Are Roth IRAs Magical?

One of the latest trends I keep seeing in the personal finance groups are all these questions surrounding Roth IRAs and investing in them all the time as their primary retirement investing tool. While I do like Roth IRAs and I used them when I was low income in college and now that I have no to low income I’m back to using them again, I also understand that there is a time and a place for them and it’s all based on current and future tax brackets.

Let’s clear up some things before we start:

Roth vs Traditional- You can have several different types of retirement accounts. Roth means you’re paying taxes on the money now and it’s allowed to grow tax-free. Traditional means you get a tax-break now and you pay taxes when you’re removing the funds. While you aren’t paying taxes on the growth in a Roth account, you are losing principle funds unlike what you’re doing with a Traditional account. I once had a financial advisor tell me that Roth is a promise from the government, since we don’t really know what taxes or rules surrounding our retirement accounts will be.

IRA vs 401k- These are different types of retirement accounts. IRA is an Individual Retirement Account, but a 401k is opened by an employer that you’re able to invest into. There are different contribution limits for these. Depending on the plans, you may have both Roth and Traditional forms of these accounts.

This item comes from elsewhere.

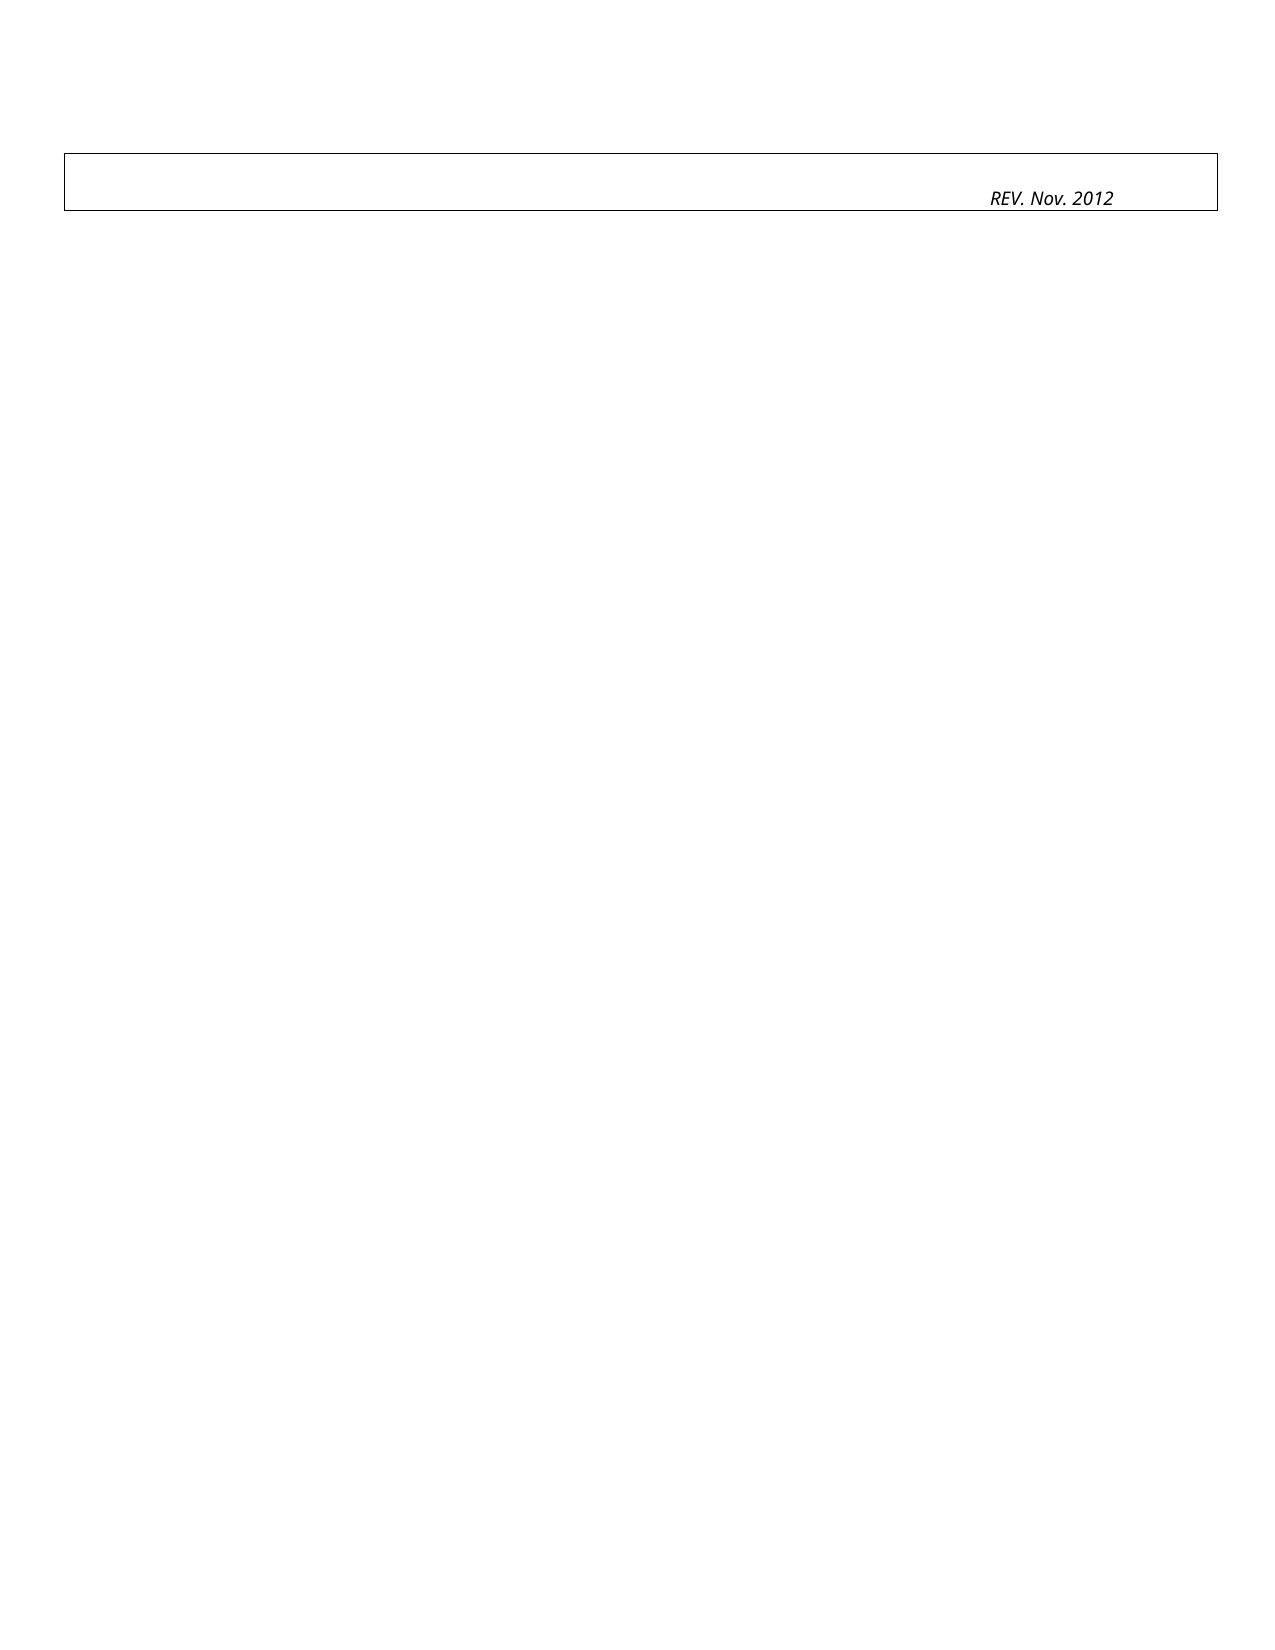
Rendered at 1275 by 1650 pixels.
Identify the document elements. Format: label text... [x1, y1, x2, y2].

text REV. Nov. 2012 [65, 182, 1217, 210]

Note: There are several other retirement accounts like 403b, 457, Solo 401k and you should look into the differences between these accounts as well.

Note 2: When speaking about retirement accounts, if they don’t state they are Roth then they are assumed to be a Traditional account.

Your goal when thinking about taxes is to reduce minimum lifetime taxes instead of just in the current tax year. What is optimal for one person when filling up tax brackets is not necessarily the optimal for someone else. You’re not going to be perfect with this optimization, you don’t know things about the future with what tax brackets you’ll be at, so just try your best with this optimization process and don’t beat yourself up if you make mistakes along the way.

Roth accounts are best to use when your income is low, for example while going to school, when in early retirement or the early years of working. Traditional accounts are better to use when you’re at your highest income years. I used a traditional 401k for my full-time high income earning years which was the right choice for me since I will have many years of low-income or no-income so I can do Roth conversions (moving money from my 401k>IRA>Roth IRA). I pay taxes, using non-retirement funds, when doing this conversion, but I’m filling up the lower tax brackets and avoiding early withdrawal penalties.

Overall, there are a lot of nuances with understanding your tax situations and how to reduce your overall tax strategies, you’re not going to do things perfectly and your future self will probably question why you didn’t do something sooner, but the key is just to keep educating yourself and doing what is best with the knowledge that you have.